If you are in the parts of the world where schools start in September and you happen to be a teacher, most likely you are already getting through your orientation-preparation time of the year. There is so much to do before school starts for students and with the planning, decorations and setting up online classrooms, all time might be spent without noticing. Below you can find a few more important boxes to tick: what I learned in about ten years of teaching and stick to whenever possible.
Planning VS Doing
Having that specifically assigned preparation time does not mean that everything must be squeezed into those two weeks. There is absolutely no way to prepare all the materials and whatnot for the whole year (or even a semester) so the key is to plan big (see the goals, objectives, and main steps towards them) and plan in detail the first week or, if you feel ambitious and productive, two weeks at most.
The issue with preparing actual class materials way ahead is that it is almost impossible to guess the level of your students till you actually start working with the group. It may easily turn out that with this specific year, the worksheet is either too easy or needs more elaboration and practice. Of course, preparing it ahead of time will save you time down the line but re-doing it to adjust might feel like doing it all over again.
Learn about your student profile
If you happen to have the enrollment list or just know that you take over a group from the previous teacher in their earlier grade, it never hurts to invest some time and ask around about the group profile. You can talk to the school counsellor, coordinators or those who taught them before.

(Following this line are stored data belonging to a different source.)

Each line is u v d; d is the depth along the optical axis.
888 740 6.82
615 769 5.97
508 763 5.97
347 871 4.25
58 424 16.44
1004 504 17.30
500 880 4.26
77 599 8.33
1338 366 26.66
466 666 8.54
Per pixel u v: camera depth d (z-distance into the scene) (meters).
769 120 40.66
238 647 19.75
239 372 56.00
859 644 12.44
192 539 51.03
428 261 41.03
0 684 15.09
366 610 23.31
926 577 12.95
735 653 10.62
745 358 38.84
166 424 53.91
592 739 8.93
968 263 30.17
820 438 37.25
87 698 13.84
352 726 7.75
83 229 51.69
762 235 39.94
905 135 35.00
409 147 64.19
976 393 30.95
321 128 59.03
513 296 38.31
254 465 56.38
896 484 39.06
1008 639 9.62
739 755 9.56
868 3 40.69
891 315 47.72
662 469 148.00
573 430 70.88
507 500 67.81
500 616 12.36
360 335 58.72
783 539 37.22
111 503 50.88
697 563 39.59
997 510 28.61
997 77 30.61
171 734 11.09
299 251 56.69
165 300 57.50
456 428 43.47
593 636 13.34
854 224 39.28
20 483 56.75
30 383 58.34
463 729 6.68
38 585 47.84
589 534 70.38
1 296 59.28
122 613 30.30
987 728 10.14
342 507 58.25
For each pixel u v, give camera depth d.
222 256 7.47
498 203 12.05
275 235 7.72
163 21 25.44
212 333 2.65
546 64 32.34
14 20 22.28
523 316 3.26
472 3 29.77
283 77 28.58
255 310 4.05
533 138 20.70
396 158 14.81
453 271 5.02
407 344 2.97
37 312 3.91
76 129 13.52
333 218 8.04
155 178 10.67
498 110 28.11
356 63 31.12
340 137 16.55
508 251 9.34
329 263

Be careful, though. Do not let someone’s impression affect your own opinion about students before they even had a chance to meet you. Also, children change so much over the summer break, often they return to school much more mature or confident. Sadly, the opposite happens as well and issues at home or with friends may affect some children negatively. Instead of personalities focus on specific learning-related details: ability to work in groups, independent learning skills, time management, readiness to ask questions and how it is perceived in the group, if parents are actively involved, etc.
Go over your old materials
If you are an experienced teacher in that subject or in your school it is common to pass or share materials for the courses, you might find yourself with a box or a huge folder of different materials. Chances are, you won’t remember what exactly is where, what worked or did not (and why). You might also come across worksheets or presentations you forgot existed in the first place. There might be outdated materials because of the syllabus change, better materials available, or lack of actual learning happening (busy work with little gain). Some materials might need proofreading, newer pictures (especially for devices; nothing will show that the presentation is four years old better than a picture of an old phone).
Sort out your old materials: what you can use right now; what needs some editing and improvement and, finally, what you do not plan to use (store them somewhere if your consciousness does not allow you to discard the papers/files directly). This way you will know exactly what you have and what you need to create and prepare anew.
Finish your unfinished business
Okay, this will be an unpopular point in general because “you just returned from your summer holiday!” but life happens and it does not always perfectly align with the academic calendar. There might be paperwork to deal with, health checks or doctor appointments which were not needed or possible earlier.
Teachers can make fun that for us preparing a cover plan and then marking whatever was done creates more work than just bringing yourself to school, for example when you feel under the weather. With that, most of us would prefer to bring ourselves to school unless it’s something extreme. Still, the preparation time is still a chance to get permission easier to get things done, with no students to supervise while you are away. Yes, it is not perfect but easier for you to catch up with planning from home and have less to distract you later.